I once read a great little article in an SGI’s now-defunct “Iris Universe” which basically said, “just try your code and negate as needed”. You can sit and think and scribble for a long time, trying to figure out whether a particular rotation will go clockwise or counter-clockwise, or whether the culling sense is right. This article (author forgotten) pointed out that, once you have the underlying math right, most of these decisions are boolean; it’s either one way or the other, and the difference is just a minus sign. Rather than spending time with paper and pencil and figuring out exactly what the ordering should be, the author said, “just try it”. Having this permission to do so has saved me hours of worrying about sign problems while programming. The ultimate goal, for me, is a picture on the screen; if a minus sign needs to be added here or there along the way, no problem.

You mention the wedge product (aka the outer product), from geometric algebra. I can appreciate the elegance of GA, but can’t say I understand much of it beyond a hand-waving level. It has an clean way of manipulating various objects and computing intersections between them (though given that GA can’t fully represent a triangle, I see its use as somewhat limited for computer graphics). I’m hoping someone someday writes a book on the topic that doesn’t immediately double back on itself with terminology. I was disappointed to find the promising-sounding “Geometric Algebra for Computer Science” book (sample chapter here) assumes the reader already knows about all there is to know about homogeneous coordinate space and projection, quaternions, Pluecker coordinates, etc. I suspect you’d understand it, but this book (and others on GA) have so far left me in the dust. “Geometric Algebra for Dummies” has yet to be published, unfortunately.
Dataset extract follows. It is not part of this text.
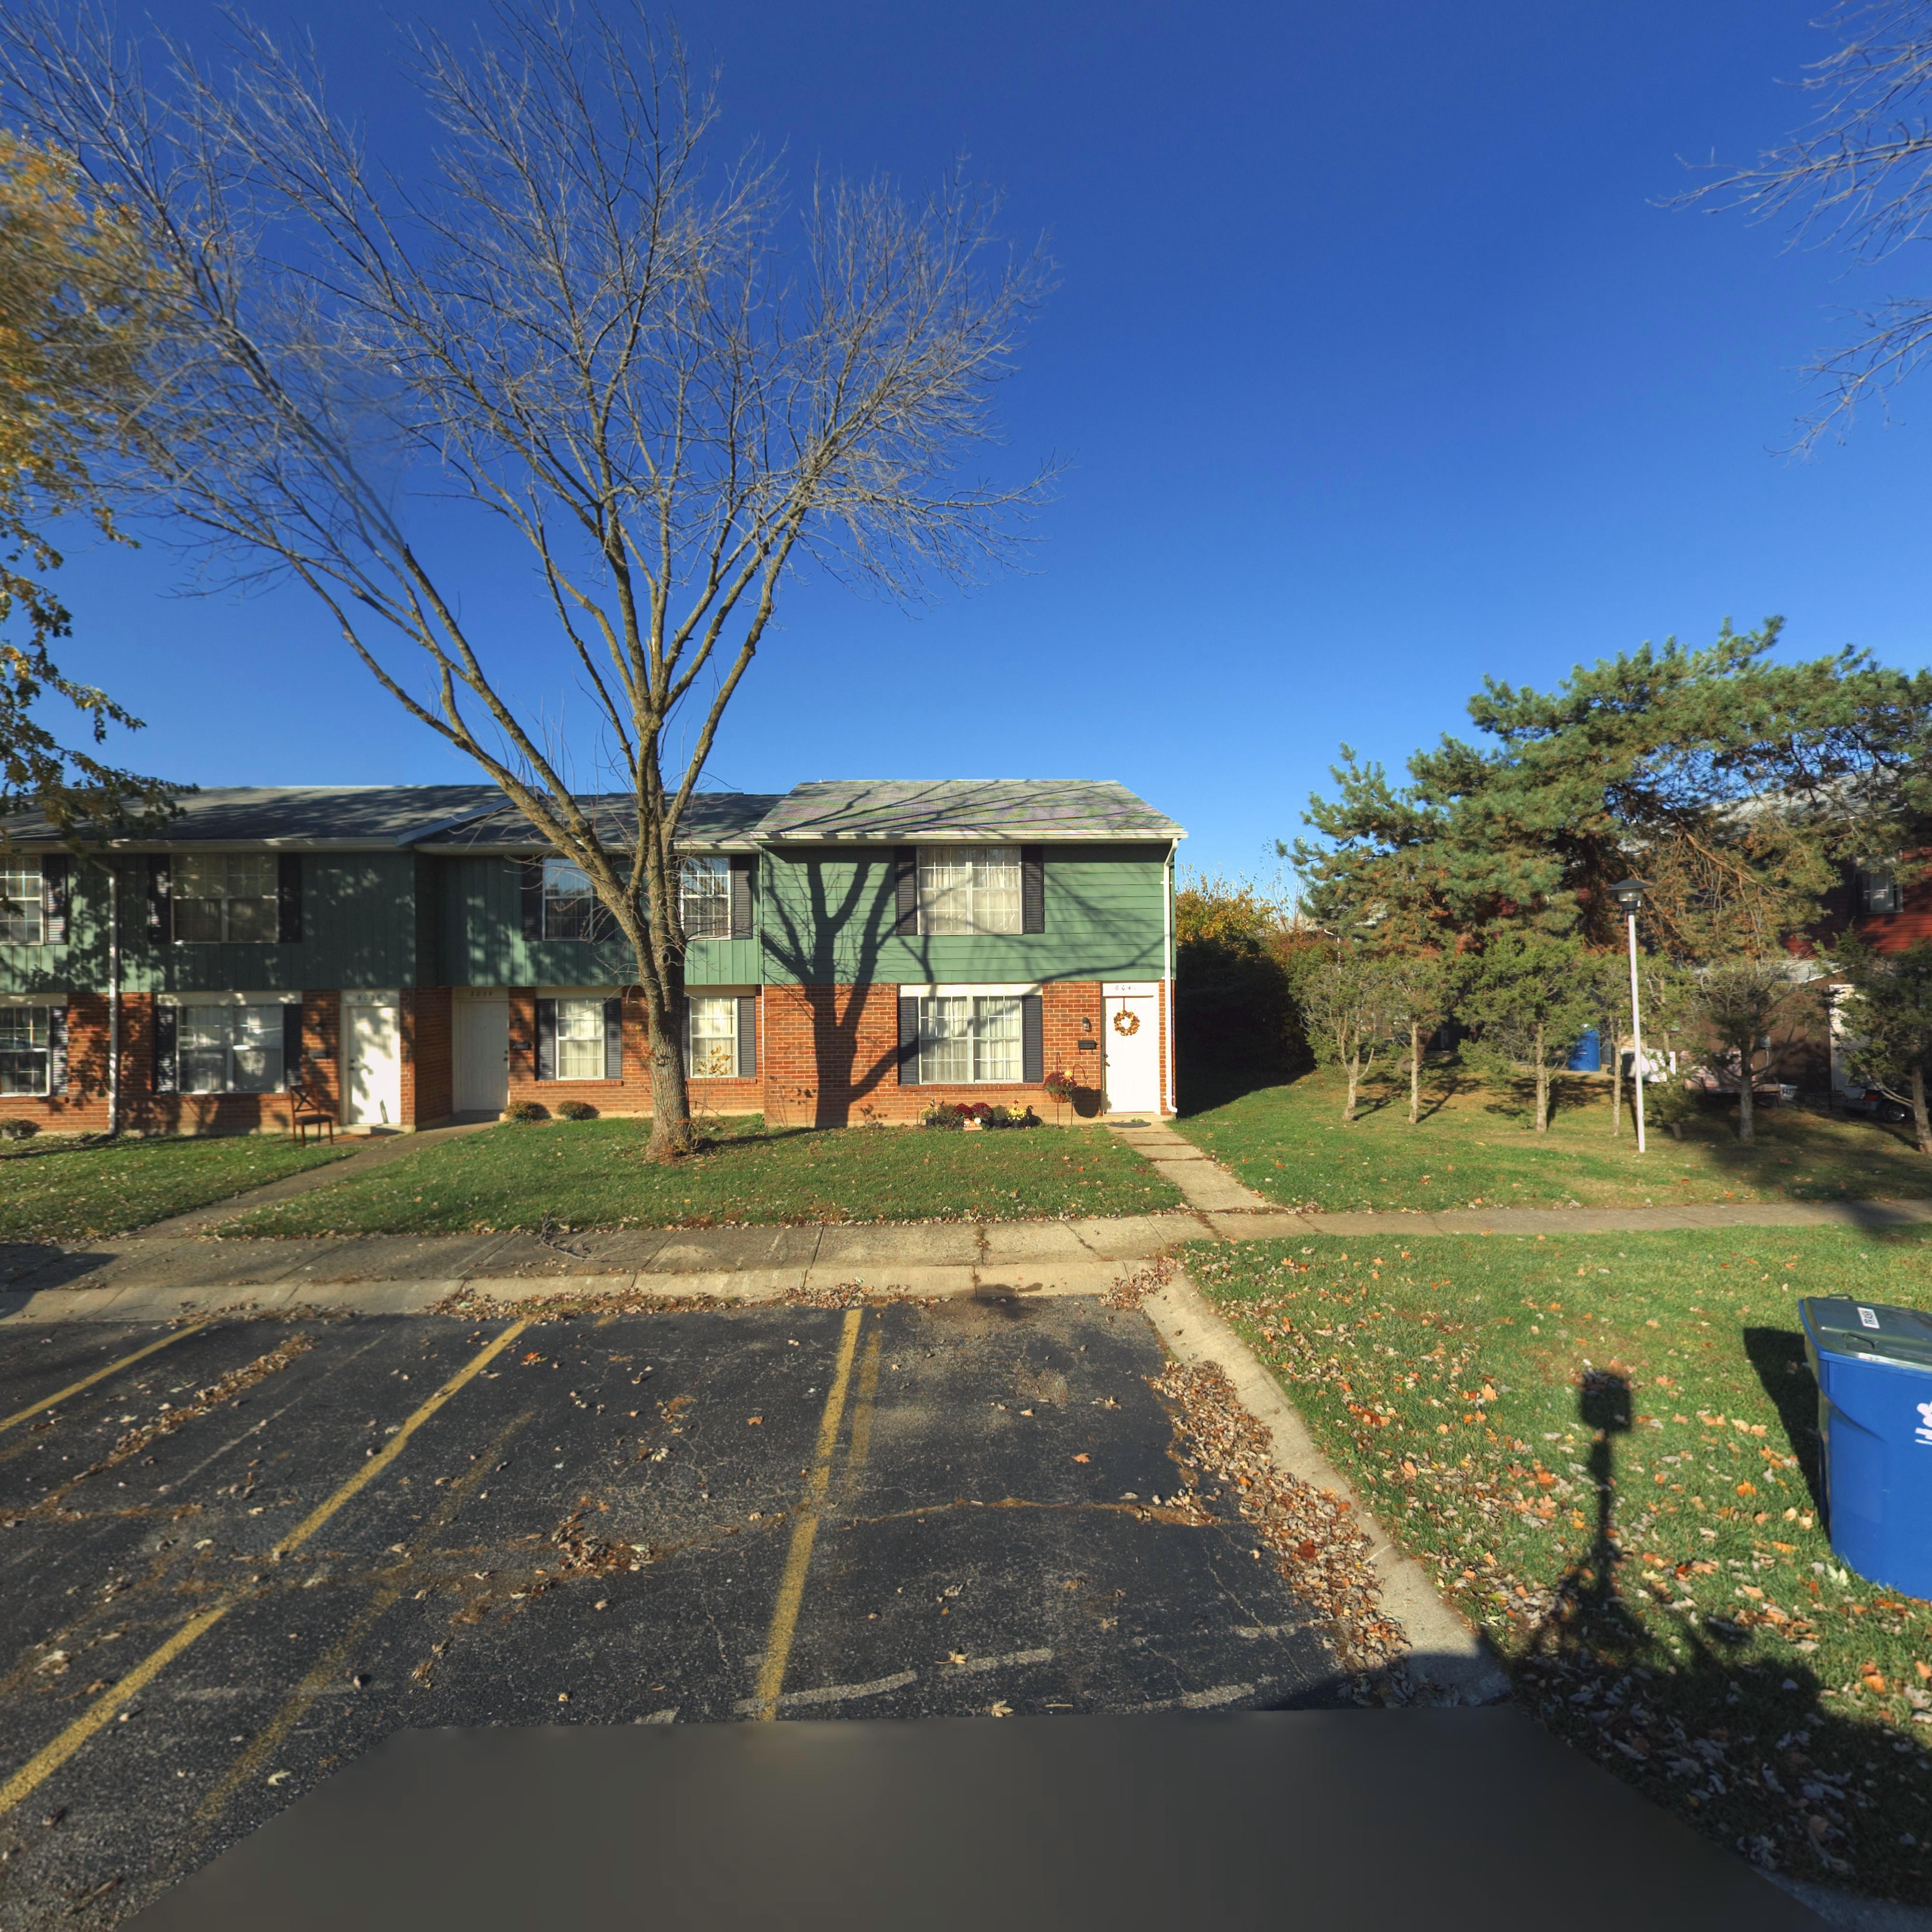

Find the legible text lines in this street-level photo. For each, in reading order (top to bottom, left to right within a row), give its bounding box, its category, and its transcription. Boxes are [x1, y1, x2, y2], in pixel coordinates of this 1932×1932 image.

[1114, 984, 1138, 991] StreetNumber: 804*
[356, 994, 381, 1001] StreetNumber: 8037\
[469, 989, 493, 998] StreetNumber: 8039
Right-handed coordinate systems are preferred because the cross product was chosen to be right-handed at some point in time. This choice was arbitrary — each component of the cross product could be negated, and everything would still be algebraically consistent. The universe has no preference. The reason a choice has to be made lies in the fact that the cross product is really an abuse of a coincidence that occurs in 3D space for a more general product called the wedge product. (And this abuse forced physicists to make an unnecessary distinction between what they call polar vectors and pseudovectors.) The wedge product between two vectors produces something called a bivector, and it so happens that in 3D, a bivector has 3 algebraically independent components whose magnitudes are exactly those of the components of the cross product. (In 4D, a bivector has 6 components, and in 2D, a bivector only has 1 component.) The tensor representation of a bivector is an antisymmetric matrix containing both positive and negative versions of each cross-product component, so no sign choice needs to be made. It’s only when we want to represent a bivector with 3 numbers instead of the 6 nonzero entries of the tensor that we need to decide on RH or LH.